A suicide bombing outside a mosque in Yemen's insurgent-held capital killed seven people, rebel media and witnesses said on Wednesday.

There was no immediate claim of responsibility but similar attacks have been carried out in the past by Islamic State, which has targeted Shia Houthi rebels who control Sanaa.

A man wearing an explosives belt blew himself up on Tuesday evening among a group of Houthi rebels guarding Al-Nour mosque, where both Sunnis and Shias pray in the northwest of the capital, witnesses said.

The attack left "seven citizens dead and wounded three others," the rebel-controlled sabanews.net website reported.
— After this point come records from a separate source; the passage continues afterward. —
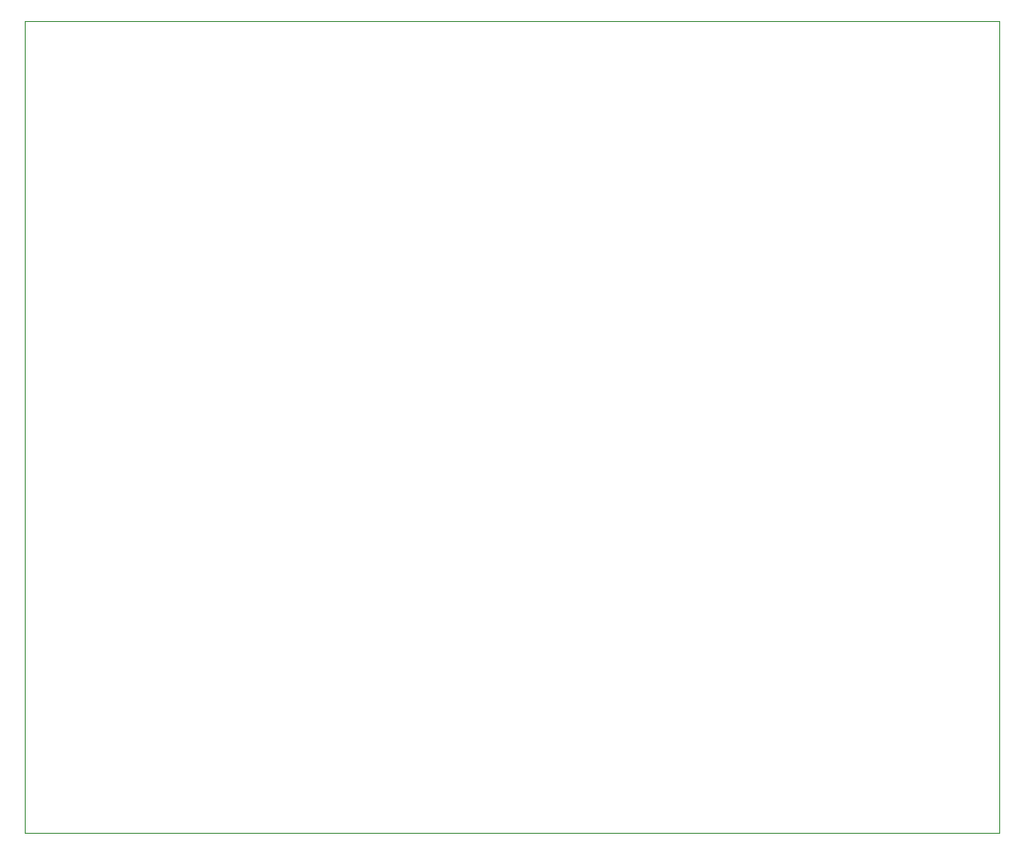
<source format=gm1>
G04 #@! TF.GenerationSoftware,KiCad,Pcbnew,8.0.7-8.0.7-0~ubuntu22.04.1*
G04 #@! TF.CreationDate,2025-01-05T09:50:45-03:00*
G04 #@! TF.ProjectId,fenix-controlador-de-ressolda,66656e69-782d-4636-9f6e-74726f6c6164,rev?*
G04 #@! TF.SameCoordinates,Original*
G04 #@! TF.FileFunction,Profile,NP*
%FSLAX46Y46*%
G04 Gerber Fmt 4.6, Leading zero omitted, Abs format (unit mm)*
G04 Created by KiCad (PCBNEW 8.0.7-8.0.7-0~ubuntu22.04.1) date 2025-01-05 09:50:45*
%MOMM*%
%LPD*%
G01*
G04 APERTURE LIST*
G04 #@! TA.AperFunction,Profile*
%ADD10C,0.050000*%
G04 #@! TD*
G04 APERTURE END LIST*
D10*
X99970000Y-60840000D02*
X189970000Y-60840000D01*
X189970000Y-135840000D01*
X99970000Y-135840000D01*
X99970000Y-60840000D01*
M02*

</source>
IS claimed responsibility for a similar bombing in Sanaa on September 24 that killed 25 people.

The Iran-backed Houthi rebels have held the capital for more than a year, after sweeping south from their northern highlands.

They entered the main southern city of Aden in mid-March before being pushed out four months later by loyalist fighters backed by a Saudi-led Arab coalition.

Highlighting the still-fragile security situation in Aden, IS claimed a series of suicide attacks on Tuesday that targeted the temporary government headquarters and Arab coalition troops in the port city.

Meanwhile, the party of Yemen's former president, a main player in the messy civil war, said in an emailed statement that it accepts a peace plan brokered by the UN in talks in Oman.

The General People's Congress (GPC) is the party of former president Ali Abdullah Saleh, to whom many of the army units fighting alongside the northern Houthi militia against forces backed by Gulf states remain loyal.